Goal of the exercise: Rewrite the article about The Organ Project from "Melnyk is promising to resurrect" to "spread the word.", changing "tangible" to "concrete".

Document text:

════

Small tweak would have solved problem

TGLN said a small tweak to The Organ Project’s website would have solved the problem. ​

“The Organ Project’s website directs visitors to Ontario’s online registration site, which is not owned or managed by TGLN. Therefore it was not possible for TGLN to provide metrics on web traffic generated from The Organ Project’s website directly to the registration portal.”

In other words, had The Organ Project’s “register now” button linked to beadonor.ca, the information would have been available to the charity. 

Melnyk said The Organ Project is planning to refocus on assisting individuals with finding living donors through social media, starting next year. He said the results will be “directly and efficiently” measured. 

According to the Trillium Gift of Life Network, a simple tweak to The Organ Project’s website would have made donor data available to the charity. (The Organ Project)

‘No financial difficulty’

Asked about his current financial situation, in light of multiple examples of civil litigation against him, Melnyk said: “I can assure you that I am very happy with my state of financial affairs and no, there is no financial difficulty.”

In a subsequent email, Melnyk added: ”I never speak about my wealth or net worth to anyone. To try to somehow paint a picture (as some reporters try) that there are any financial challenges is simply not true.”

Melnyk is being sued by both an aviation company and a U.S casino. He’s also involved in a reciprocal lawsuit with his former partners in a failed bid to build an NHL arena on LeBreton Flats.

Melnyk told CBC that as a policy he doesn’t comment on litigation.

Charity to relaunch next year

Melnyk is promising to resurrect The Organ Project in April 2020 — the next Transplant Month — as a free service to help gravely ill people find their own living donors. It will be modelled after the liver transplant program at the University of Pittsburgh Medical Center, which provides transplants for patients that other medical centres deem too high-risk or unfit for the operation.

“In this scenario we have a tangible, measurable impact on the transplant community,” Melnyk said.

The Senators owner said he’s ”eternally grateful” to the anonymous living donor who came forward to save his life, and believes it’s the duty of all organ transplant recipients to spread the word.

════

Raw data:
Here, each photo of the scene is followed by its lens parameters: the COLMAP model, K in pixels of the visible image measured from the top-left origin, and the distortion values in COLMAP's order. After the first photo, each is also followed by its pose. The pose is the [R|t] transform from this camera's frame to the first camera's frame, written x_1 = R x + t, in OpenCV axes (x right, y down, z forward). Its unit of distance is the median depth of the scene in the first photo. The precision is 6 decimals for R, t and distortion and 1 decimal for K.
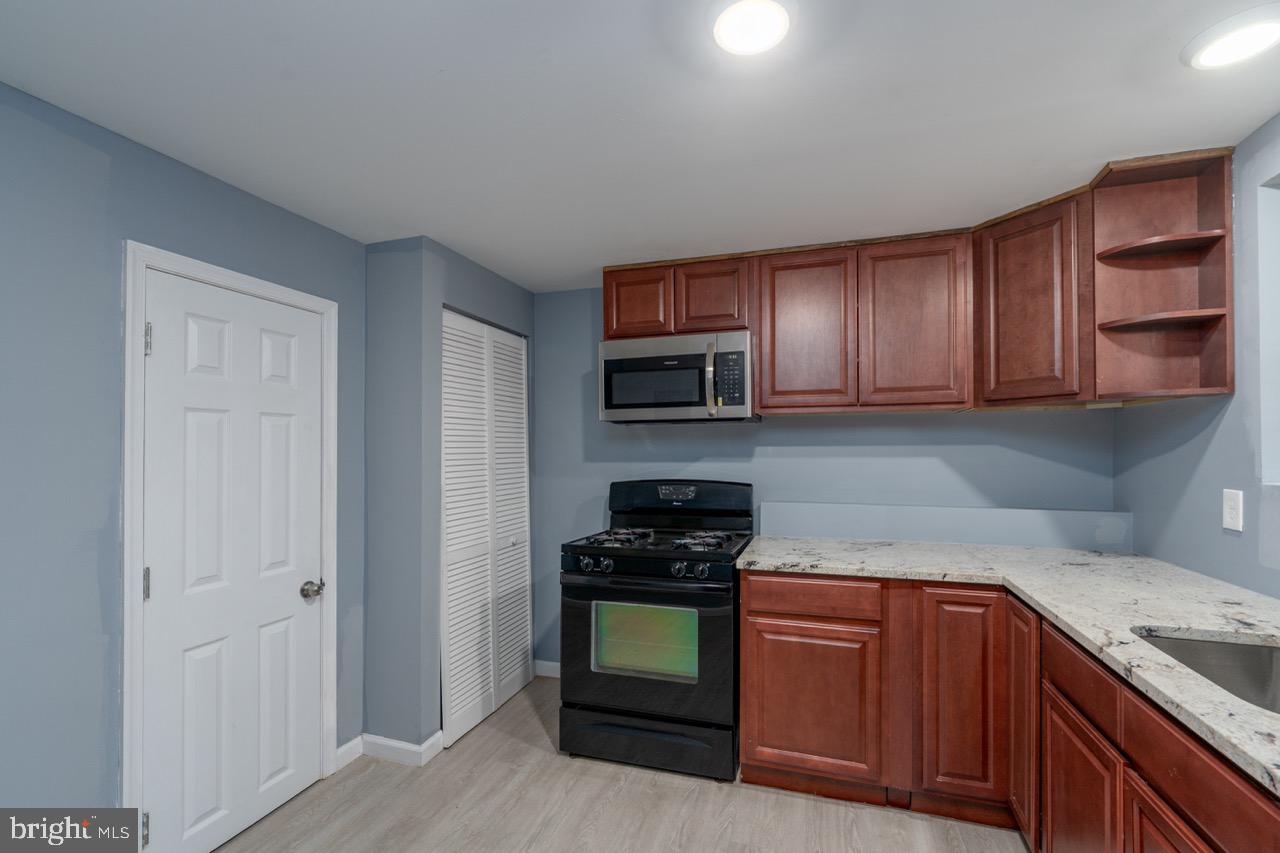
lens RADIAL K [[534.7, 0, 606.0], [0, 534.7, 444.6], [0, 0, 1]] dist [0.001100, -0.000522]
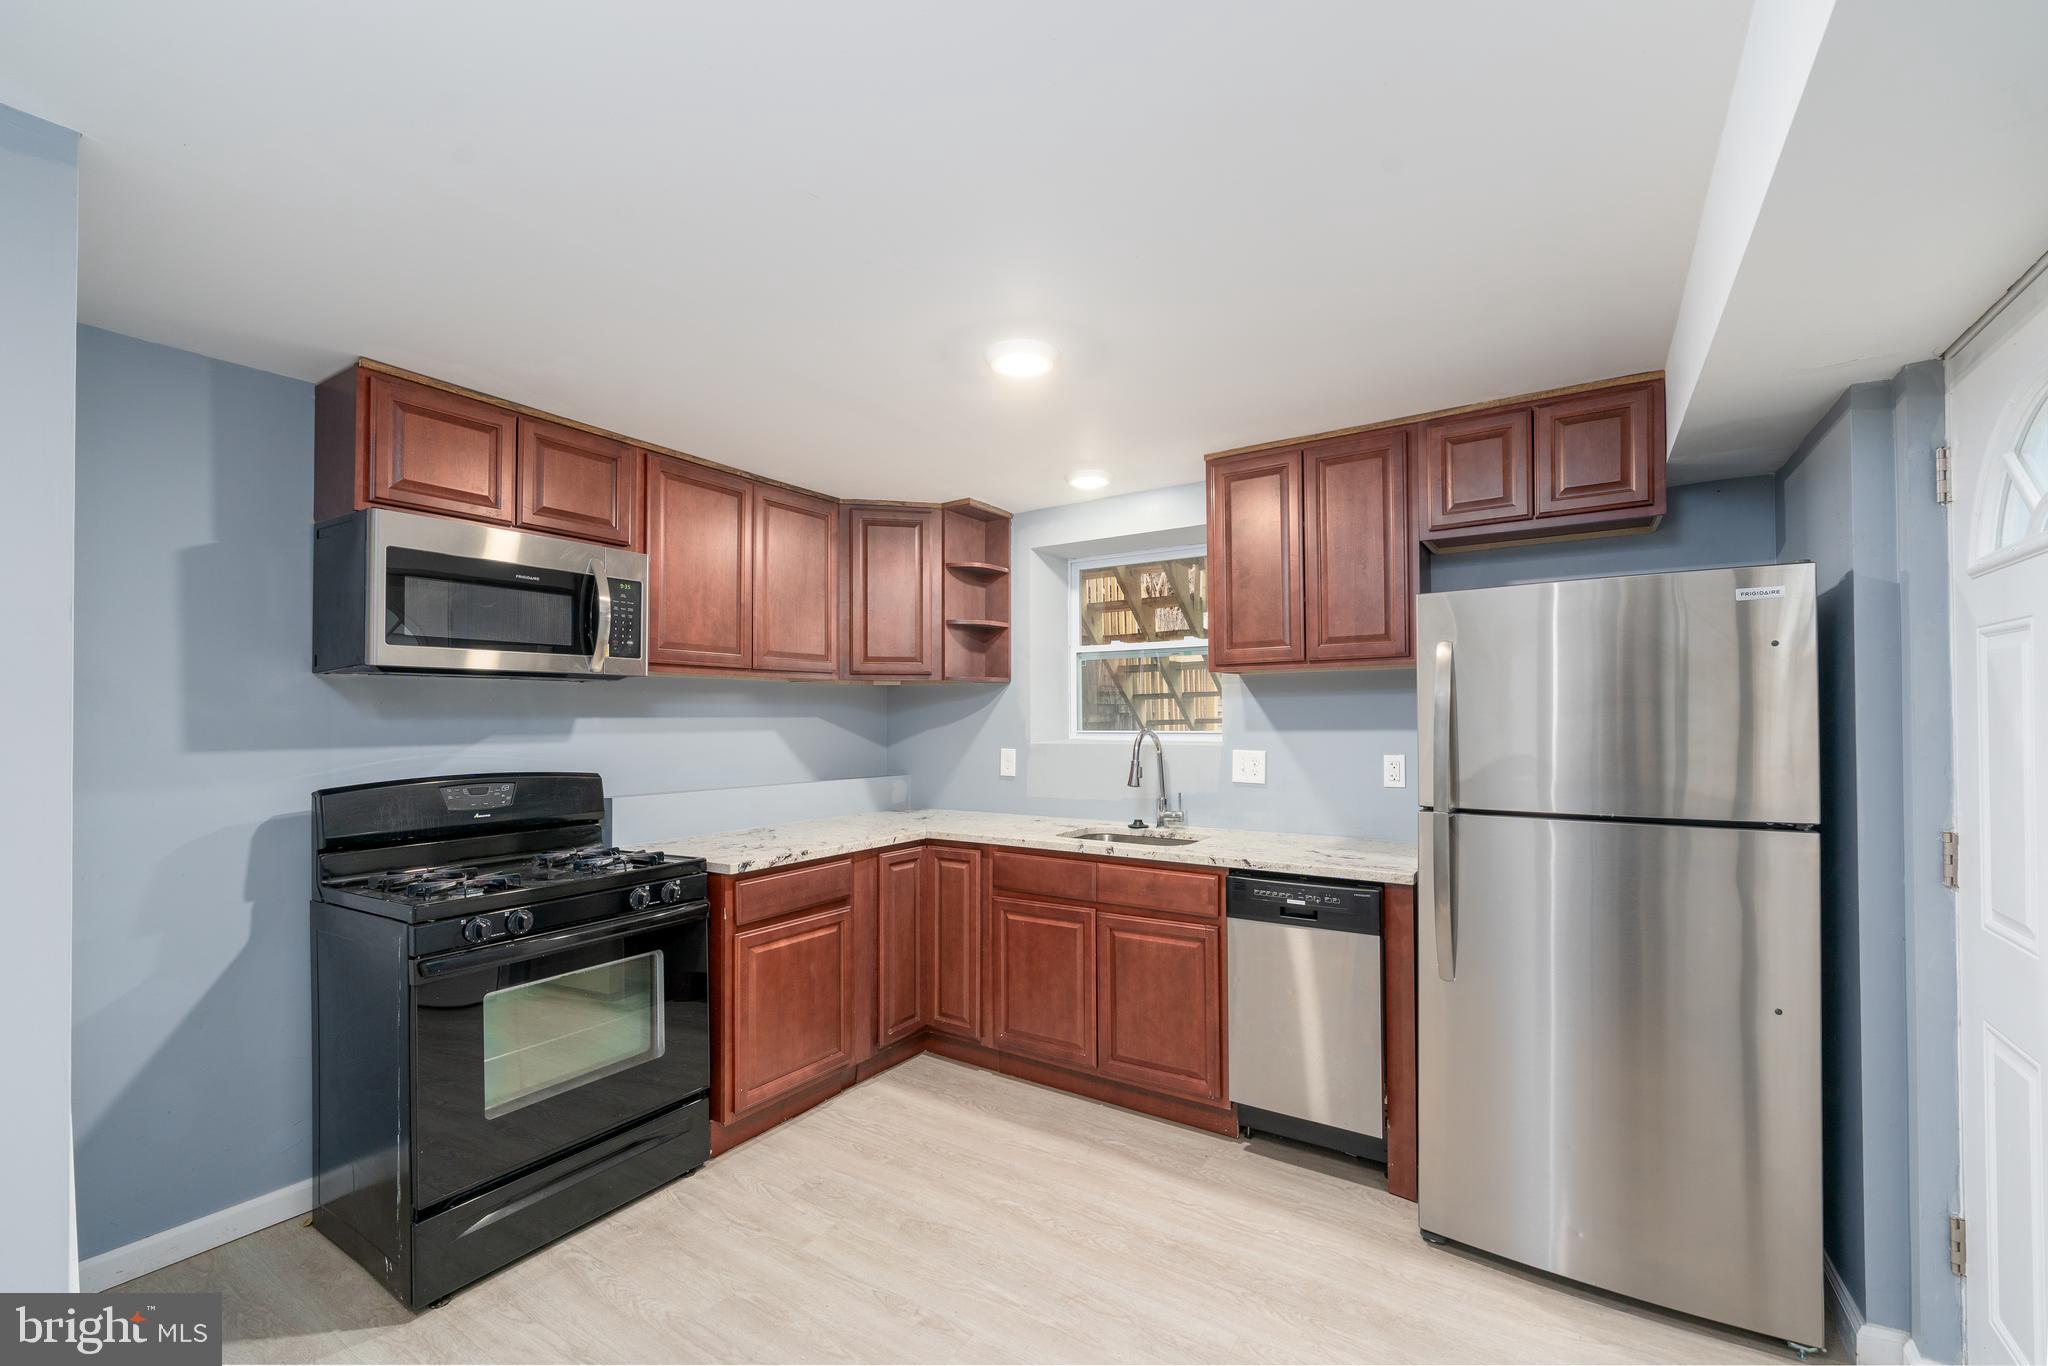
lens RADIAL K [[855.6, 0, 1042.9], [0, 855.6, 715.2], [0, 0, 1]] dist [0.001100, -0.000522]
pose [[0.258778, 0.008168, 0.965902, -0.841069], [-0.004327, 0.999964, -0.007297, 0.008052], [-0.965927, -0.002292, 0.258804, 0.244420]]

════

Solution below:
Melnyk is promising to resurrect The Organ Project in April 2020 — the next Transplant Month — as a free service to help gravely ill people find their own living donors. It will be modelled after the liver transplant program at the University of Pittsburgh Medical Center, which provides transplants for patients that other medical centres deem too high-risk or unfit for the operation.

“In this scenario we have a concrete, measurable impact on the transplant community,” Melnyk said.

The Senators owner said he’s ”eternally grateful” to the anonymous living donor who came forward to save his life, and believes it’s the duty of all organ transplant recipients to spread the word.